[Exercise instructions]
Check each line of the records below for the word "DynamicAsyncRequirements" and copy those where it appears.
○ ○ ○ ○ ○
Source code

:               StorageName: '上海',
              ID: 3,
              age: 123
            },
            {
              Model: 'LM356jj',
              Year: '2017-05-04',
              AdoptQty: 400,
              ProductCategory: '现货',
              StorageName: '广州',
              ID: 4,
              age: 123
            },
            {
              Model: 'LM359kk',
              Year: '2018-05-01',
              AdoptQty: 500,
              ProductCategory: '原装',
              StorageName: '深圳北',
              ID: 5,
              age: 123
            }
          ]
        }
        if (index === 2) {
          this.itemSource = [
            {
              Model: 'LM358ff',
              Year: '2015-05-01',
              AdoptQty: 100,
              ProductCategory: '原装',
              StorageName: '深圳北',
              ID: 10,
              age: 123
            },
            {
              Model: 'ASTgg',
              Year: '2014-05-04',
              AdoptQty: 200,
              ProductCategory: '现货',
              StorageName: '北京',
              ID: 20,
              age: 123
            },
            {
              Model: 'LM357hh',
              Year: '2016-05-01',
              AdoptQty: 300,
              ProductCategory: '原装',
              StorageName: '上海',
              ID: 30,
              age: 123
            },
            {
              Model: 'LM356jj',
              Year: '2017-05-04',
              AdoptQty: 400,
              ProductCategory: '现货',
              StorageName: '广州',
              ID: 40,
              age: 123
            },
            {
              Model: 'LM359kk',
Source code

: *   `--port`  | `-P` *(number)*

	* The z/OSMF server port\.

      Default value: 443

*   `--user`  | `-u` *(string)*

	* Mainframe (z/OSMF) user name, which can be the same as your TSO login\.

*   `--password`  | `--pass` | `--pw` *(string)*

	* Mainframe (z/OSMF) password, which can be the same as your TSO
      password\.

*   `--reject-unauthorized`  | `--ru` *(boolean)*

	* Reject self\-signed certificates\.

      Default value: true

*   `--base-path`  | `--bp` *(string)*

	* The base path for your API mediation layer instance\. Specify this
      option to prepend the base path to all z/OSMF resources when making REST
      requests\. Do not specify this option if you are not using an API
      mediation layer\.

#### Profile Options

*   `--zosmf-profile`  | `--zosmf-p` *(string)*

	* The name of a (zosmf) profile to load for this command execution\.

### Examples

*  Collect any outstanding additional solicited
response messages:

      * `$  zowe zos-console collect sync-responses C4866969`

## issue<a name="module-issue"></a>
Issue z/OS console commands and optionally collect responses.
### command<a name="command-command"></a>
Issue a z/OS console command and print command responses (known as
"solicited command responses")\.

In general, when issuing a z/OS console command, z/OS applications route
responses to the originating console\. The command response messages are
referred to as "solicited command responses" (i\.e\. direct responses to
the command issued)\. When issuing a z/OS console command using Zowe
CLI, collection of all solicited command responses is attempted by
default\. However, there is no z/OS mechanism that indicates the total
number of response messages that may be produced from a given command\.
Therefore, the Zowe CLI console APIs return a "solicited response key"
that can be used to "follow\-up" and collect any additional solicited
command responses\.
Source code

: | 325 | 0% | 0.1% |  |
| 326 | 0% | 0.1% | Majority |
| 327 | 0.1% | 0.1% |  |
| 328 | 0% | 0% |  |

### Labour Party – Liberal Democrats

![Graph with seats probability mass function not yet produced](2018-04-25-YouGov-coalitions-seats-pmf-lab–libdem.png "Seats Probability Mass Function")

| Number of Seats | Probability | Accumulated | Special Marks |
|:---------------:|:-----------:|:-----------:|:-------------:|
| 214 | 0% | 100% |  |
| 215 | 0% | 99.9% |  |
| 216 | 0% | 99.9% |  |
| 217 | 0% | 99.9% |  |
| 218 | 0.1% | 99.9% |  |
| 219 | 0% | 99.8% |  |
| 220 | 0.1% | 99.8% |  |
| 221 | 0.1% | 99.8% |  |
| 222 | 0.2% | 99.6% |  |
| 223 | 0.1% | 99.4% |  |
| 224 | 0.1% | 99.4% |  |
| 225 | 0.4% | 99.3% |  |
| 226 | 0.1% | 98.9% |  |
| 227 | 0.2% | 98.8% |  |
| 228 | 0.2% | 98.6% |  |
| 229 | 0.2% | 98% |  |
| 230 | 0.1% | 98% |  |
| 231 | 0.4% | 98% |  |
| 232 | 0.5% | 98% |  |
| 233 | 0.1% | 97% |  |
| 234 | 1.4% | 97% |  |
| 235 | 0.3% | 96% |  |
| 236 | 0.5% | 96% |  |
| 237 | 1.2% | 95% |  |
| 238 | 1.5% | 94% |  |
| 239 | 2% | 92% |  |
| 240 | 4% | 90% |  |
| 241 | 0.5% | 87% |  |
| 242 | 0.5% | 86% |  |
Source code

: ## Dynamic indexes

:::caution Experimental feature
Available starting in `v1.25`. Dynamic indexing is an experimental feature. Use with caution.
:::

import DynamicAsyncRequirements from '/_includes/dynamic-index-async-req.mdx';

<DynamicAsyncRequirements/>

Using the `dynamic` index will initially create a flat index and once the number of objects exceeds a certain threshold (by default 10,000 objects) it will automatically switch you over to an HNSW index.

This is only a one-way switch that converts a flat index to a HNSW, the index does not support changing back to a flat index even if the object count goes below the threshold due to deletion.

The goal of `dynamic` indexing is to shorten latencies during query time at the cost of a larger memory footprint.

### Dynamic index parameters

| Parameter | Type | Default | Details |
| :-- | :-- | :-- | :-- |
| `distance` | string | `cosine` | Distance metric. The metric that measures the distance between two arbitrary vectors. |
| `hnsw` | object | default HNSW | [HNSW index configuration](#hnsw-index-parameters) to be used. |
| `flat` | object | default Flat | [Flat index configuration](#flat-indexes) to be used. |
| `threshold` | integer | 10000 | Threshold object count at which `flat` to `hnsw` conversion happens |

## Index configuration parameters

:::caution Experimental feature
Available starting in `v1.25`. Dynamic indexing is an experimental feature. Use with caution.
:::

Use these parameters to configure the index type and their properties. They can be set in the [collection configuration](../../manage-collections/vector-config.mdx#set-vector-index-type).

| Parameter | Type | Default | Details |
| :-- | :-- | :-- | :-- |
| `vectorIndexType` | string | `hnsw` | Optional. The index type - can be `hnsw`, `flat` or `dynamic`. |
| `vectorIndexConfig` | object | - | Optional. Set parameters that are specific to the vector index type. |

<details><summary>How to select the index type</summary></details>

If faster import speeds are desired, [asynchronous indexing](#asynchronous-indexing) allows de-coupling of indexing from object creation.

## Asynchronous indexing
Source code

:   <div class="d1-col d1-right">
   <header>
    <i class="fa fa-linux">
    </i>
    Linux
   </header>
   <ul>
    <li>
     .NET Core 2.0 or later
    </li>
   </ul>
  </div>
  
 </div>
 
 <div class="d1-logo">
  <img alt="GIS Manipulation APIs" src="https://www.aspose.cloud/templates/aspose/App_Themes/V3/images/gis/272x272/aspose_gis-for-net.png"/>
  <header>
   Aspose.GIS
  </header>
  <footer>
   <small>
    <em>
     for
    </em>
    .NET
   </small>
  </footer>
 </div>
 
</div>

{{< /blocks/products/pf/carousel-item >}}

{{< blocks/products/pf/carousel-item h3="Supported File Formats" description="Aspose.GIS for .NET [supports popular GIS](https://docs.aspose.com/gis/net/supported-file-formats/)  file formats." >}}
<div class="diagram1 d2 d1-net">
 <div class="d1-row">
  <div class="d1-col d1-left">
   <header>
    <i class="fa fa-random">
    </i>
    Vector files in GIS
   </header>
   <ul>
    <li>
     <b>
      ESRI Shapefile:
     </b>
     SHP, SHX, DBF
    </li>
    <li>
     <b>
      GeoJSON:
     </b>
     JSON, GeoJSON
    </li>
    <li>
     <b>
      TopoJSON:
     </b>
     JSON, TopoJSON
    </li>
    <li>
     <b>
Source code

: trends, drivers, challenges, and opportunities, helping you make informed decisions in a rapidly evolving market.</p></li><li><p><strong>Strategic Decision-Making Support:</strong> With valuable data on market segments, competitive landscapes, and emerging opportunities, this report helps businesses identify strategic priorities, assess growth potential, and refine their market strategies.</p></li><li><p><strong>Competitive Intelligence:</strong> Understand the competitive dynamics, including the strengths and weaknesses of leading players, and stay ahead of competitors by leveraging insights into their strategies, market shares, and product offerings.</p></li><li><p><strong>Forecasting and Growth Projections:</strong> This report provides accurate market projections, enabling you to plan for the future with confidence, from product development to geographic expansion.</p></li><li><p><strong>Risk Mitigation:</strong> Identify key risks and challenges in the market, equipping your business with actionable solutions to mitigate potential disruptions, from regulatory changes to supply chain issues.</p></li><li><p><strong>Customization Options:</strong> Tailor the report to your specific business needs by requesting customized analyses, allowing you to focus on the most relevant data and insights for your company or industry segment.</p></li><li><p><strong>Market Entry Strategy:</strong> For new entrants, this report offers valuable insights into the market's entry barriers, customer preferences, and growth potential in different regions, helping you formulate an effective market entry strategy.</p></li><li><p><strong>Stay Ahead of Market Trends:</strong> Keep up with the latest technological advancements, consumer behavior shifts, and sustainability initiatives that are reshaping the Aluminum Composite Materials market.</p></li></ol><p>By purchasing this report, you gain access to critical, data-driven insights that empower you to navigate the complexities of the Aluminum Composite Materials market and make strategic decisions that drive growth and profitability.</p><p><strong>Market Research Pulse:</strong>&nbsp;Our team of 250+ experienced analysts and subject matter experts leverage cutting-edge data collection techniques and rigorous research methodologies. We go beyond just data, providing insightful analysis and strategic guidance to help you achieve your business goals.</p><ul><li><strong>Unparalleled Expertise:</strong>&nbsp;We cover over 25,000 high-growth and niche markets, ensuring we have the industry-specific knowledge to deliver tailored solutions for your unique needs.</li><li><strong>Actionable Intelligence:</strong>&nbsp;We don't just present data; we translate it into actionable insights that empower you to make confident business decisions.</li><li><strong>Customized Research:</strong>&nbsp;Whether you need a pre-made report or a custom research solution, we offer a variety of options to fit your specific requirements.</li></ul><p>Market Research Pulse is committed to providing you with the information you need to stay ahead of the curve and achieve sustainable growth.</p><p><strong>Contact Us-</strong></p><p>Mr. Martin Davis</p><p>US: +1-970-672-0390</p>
○ ○ ○ ○ ○
[The answer]
import DynamicAsyncRequirements from '/_includes/dynamic-index-async-req.mdx';
<DynamicAsyncRequirements/>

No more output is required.